Eventually, after a hike of about two hours, I got to Summerland, a large subalpine meadow. Signs ask you to stay on the trails and not ruin the land any further, but some hikers merrily took off for their picnics right in the middle of it. But there weren’t enough of them to spoil the experience. Here, one feels close to the mountain’s strange, quiet life. Hues of blue and green on the rocks, together with the warm greens, yellows, and oranges of the vegetation, make the place look playful. The moon was still in the sky. Patches of clear ice covered rocks. Small ice formations lingered along creek beds and in other shady spots. After a break, I continued for another mile or so, until the trail got too squirrelly for me and the ice patches were too large to navigate comfortably.
The way down took me much longer. For one thing, I was sad to leave. Also, the trail was bone dry, with lots of treacherous, rolling rubble, and I had to pay attention, which always slows me down. My walking stick saved me from falling many times. On the return hike, I finally heard a few birds. Other than them, the only wildlife I saw was a few insects and some chipmunks. A woman explained to a group of teenage girls, “Many of the chipmunks carry the plague. You must avoid them at all costs.” But no bears. No little bear, no big bear. I was happy about that.
I had much time to reflect on then and now. In 2002, I was 49, living off my stock options and drawing unemployment after having been laid off at Veritas Software, which was eventually bought by Symantec. In 2012, I’m doing freelance work after having been laid off at the small marketing company where I spent most of the time in between the two Summerland hikes. In 2002, I used email and regularly visited some of the same news sites I still go to today, but social media was not in the picture. Back then, I weighed a bit more. But now my knees are getting creaky and I can feel twinges of arthritis in my hands and feet. In 2002, our neighborhood was much more troubled than today, and we were going to have a home invasion in early 2003. Today, different people live across the alley; trouble still abounds but crime seems more under control. There were certain things I didn’t know in 2002—for example, that my heritage is part Jewish. Or that the wars that had just gotten started would still go on now, with no realistic end in sight, no matter what official verbiage suggests.
Today, more so than ten years ago, I wonder how much time I still have to go on walking the Earth. Will I get back to Summerland anytime soon?

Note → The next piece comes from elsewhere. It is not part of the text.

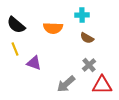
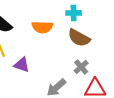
brown semicircle: (87, 38) -> (79, 38), size x1.5

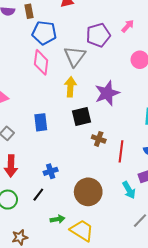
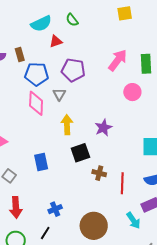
pink arrow: (128, 26) -> (118, 60), size x1.6
purple pentagon: (98, 35) -> (73, 70), moved, turned 30
gray triangle: (75, 56) -> (59, 94), moved, size x0.6
purple star: (107, 93) -> (103, 128), size x0.7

2 responses to “On the Summerland trail, ten years later”
I know people say the best thing to do when confronted by a bear is to play dead, but… I would’ve done the same thing as you did. Glad you were able to enjoy it more this time around!

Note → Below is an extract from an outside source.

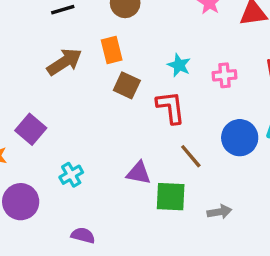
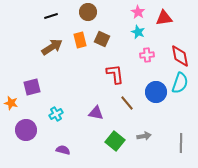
cyan star: (179, 65) -> (138, 32), moved
brown square: (127, 85) -> (102, 39), moved
purple square: (31, 129) -> (32, 87), turned 36
green square: (171, 197) -> (115, 141), moved, turned 36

Yes. The guidance you get at the entrance to Mount Rainier National Park says if you see bears, leave them alone, back off slowly. http://www.bearsmart.com/becoming-bear-smart/play/bear-encounters also says one should speak calmly to them. I did none of that, of course. But this wasn’t a rational decision, for sure, even though I had thought about the likelihood of a bear meeting happening many times. Just like so many other things in life – I don’t always know who and what I am until I see how I turn out in certain situations I don’t come across on ordinary days.